In such a heart breaking setting of poverty, long lines at the food banks, environmental degradation, and lack of economic options, it was encouraging to see so many good folks working to create a local economy. It was also great to have a little guitar and banjo jam session before we left, and to lift our spirits through music, from traditional bluegrass to a very nontraditional fun new composition we started – to express our own feelings. Rebeckah, another RAIL intern, sent us off with her beautiful little demo CD to listen to in the car, which kept our hearts aching as we drove away.

A Letter from our heart,

Thank you Rebekah, for the words on your CD allowed all our emotions to flow…
My Heart is crying as we leave your beautiful land. I cry because of my great sorrow and pain for what has happened to you and because of my great disgust of what will happen to you. The people of your land, more so the people of Mullens, Love you. ….I can’t hold back the tears anymore… they have begun to stream down the contours of my face. My emotions are raining. I have never seen so much beauty while simultaneously experiencing so much pain.

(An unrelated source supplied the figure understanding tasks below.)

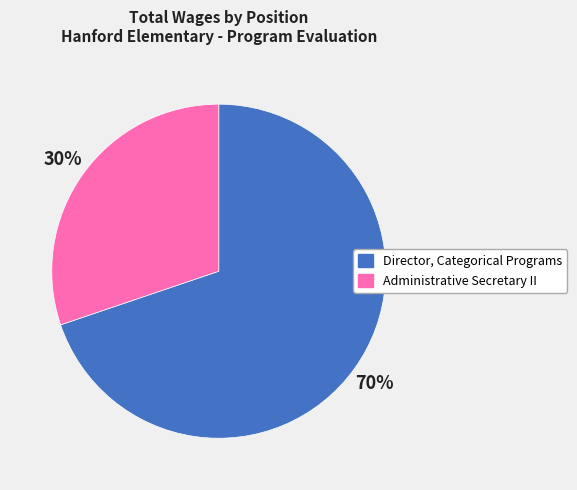

Is it true that Director, Categorical Programs is 78% of the pie?

False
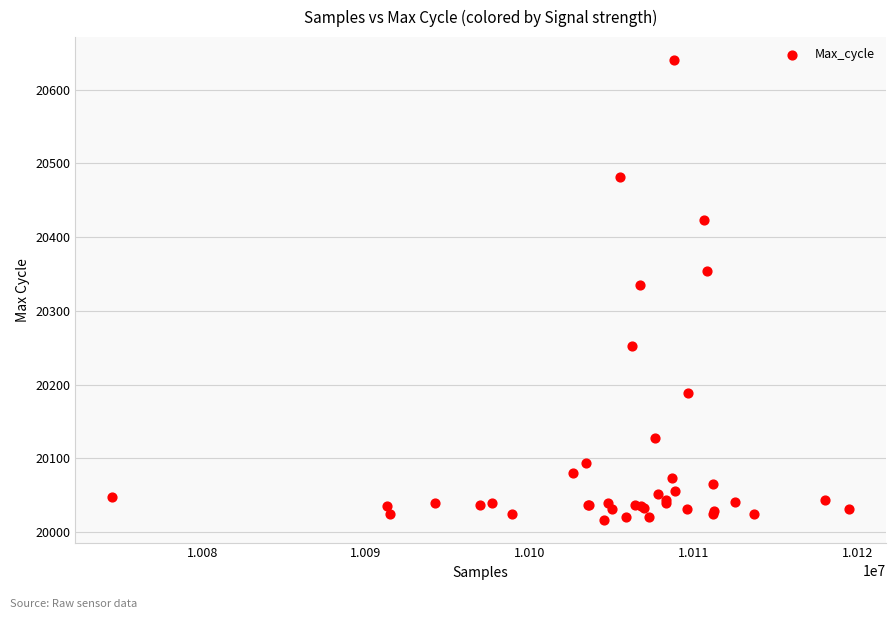

What Y value in the scatter plot is closest to 20328?

20335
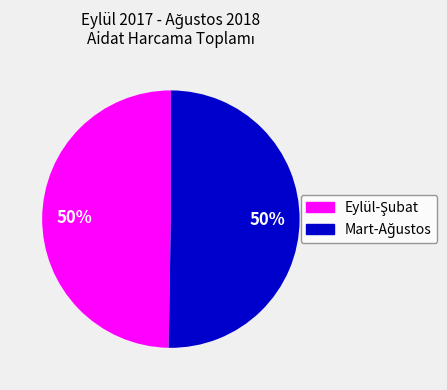

Count the number of slices in the pie.

2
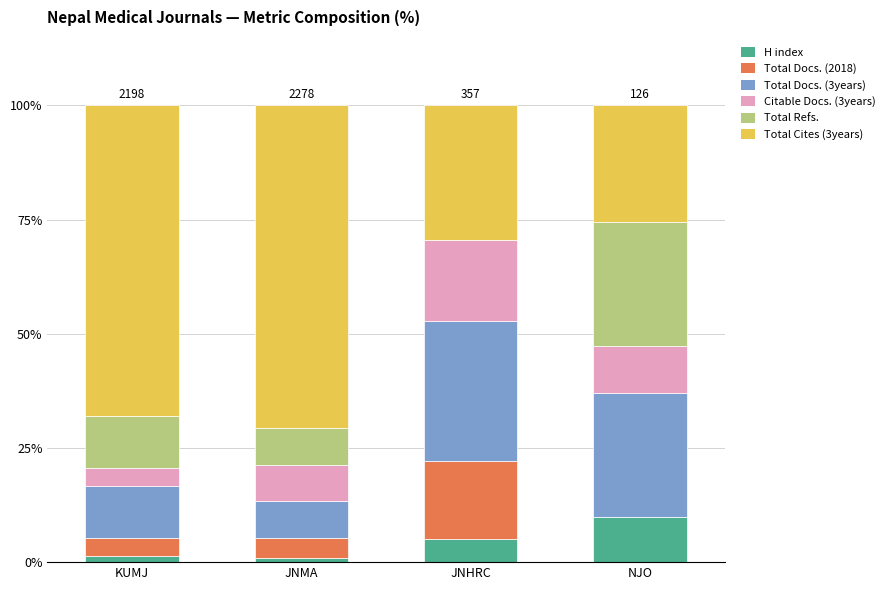

What is the total value across all series at JNHRC?

100.0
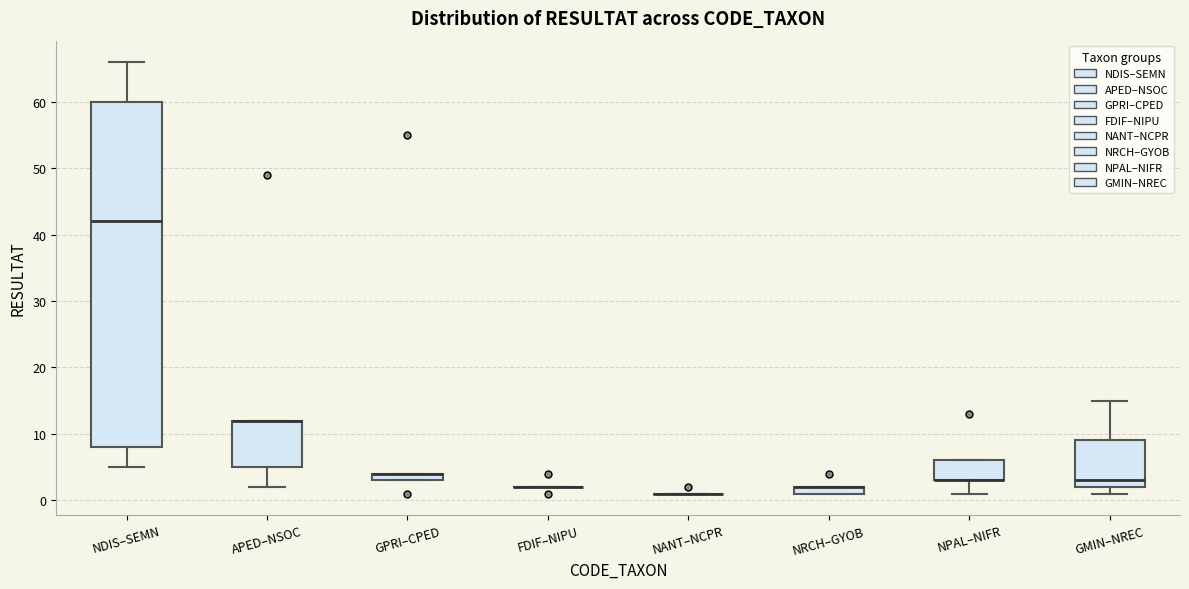

Where is the lower edge of the box for NRCH–GYOB on the y-axis? The values are not printed on the chart, so give them approximately, as read against the axis.

1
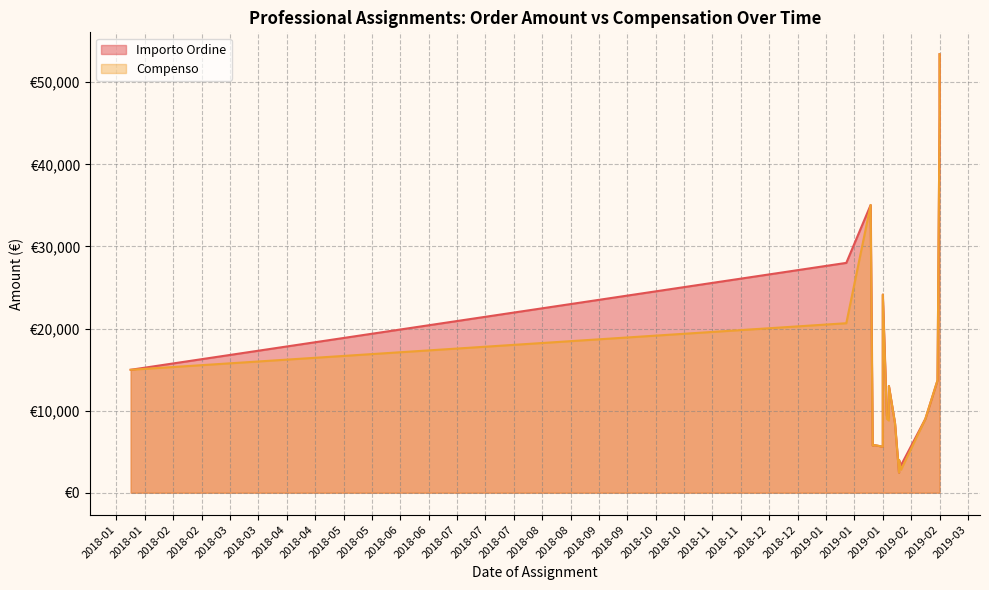

True or false: Importo Ordine and Compenso intersect in this chart.

False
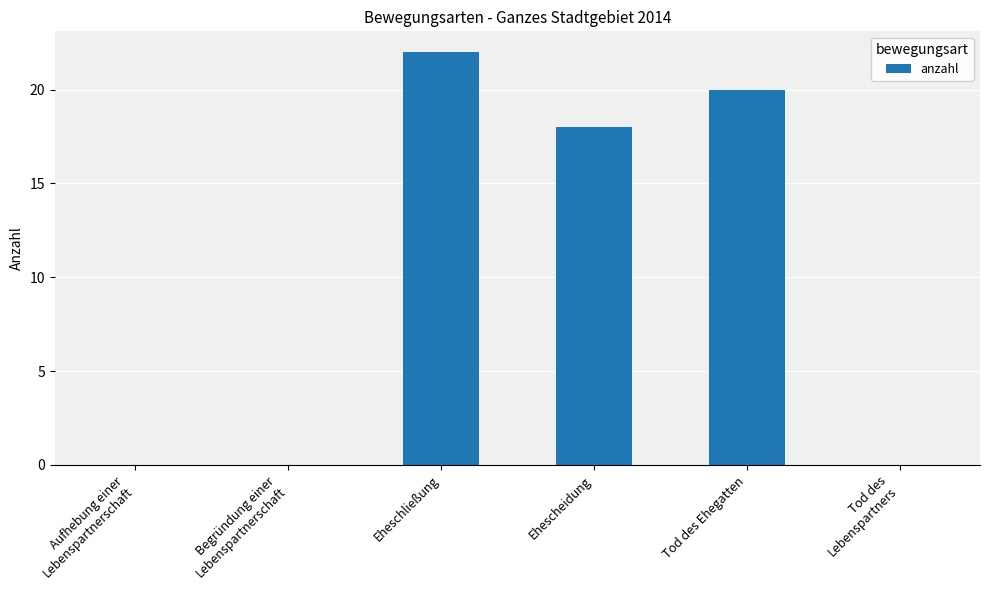

What is the sum of all values?

60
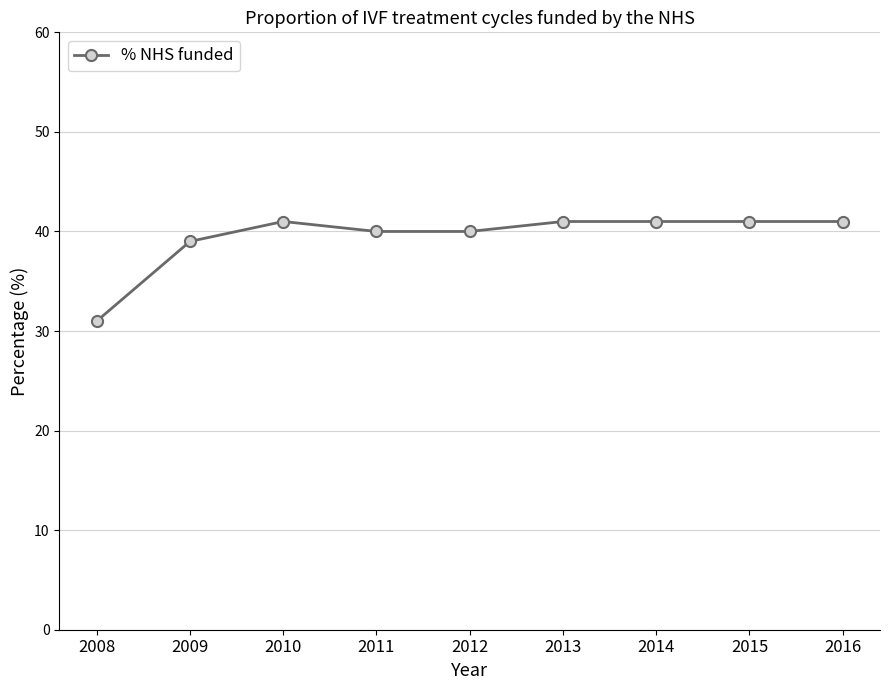

The value at 2008 is 31. True or false?

True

The World Must Know...People Must Know!

Our Land is bleeding and our people are covered in the green hue of Mother Earth’s blood. One must ask why but the answer is far too disheartening and far too destructive for one person to swallow. As we move closer to the realization that our perpetual state of denial is killing us, individuals are standing tall in a fallen forest of despair. As we continue on this path based upon a superficial existence and the ideal of short-term gratification, our land and her inhabitants are dwindling.

But there is Hope, there is Spirit and there is Jack and Rebekah! Thank you Rebekah, Jack and the community of Mullens – you all are truly amazing. You have shown me that in the face of overwhelming destruction, sorrow, and despair, the hope and optimistic persona of the human spirit will continue to prevail.

So West Virginia, as I put my heart on paper on your behalf, my tears are streaming down my face, so pure and true like your rivers used to be. As I write, my blood flows between the chambers of my heart allowing for the support of my body... as your clean and pure soil used to be the vital blood of the animals that existed on it. In the wise words of Mr. Doomsday, “the land has been ruined in historical time, but its recovery is now in geological time.” The Stewards, the shepherds of your land have failed you and your inhabitants. Our time to attempt to do what is just and equitable is up, we now must put back our faith in you – as it should have been since the beginning.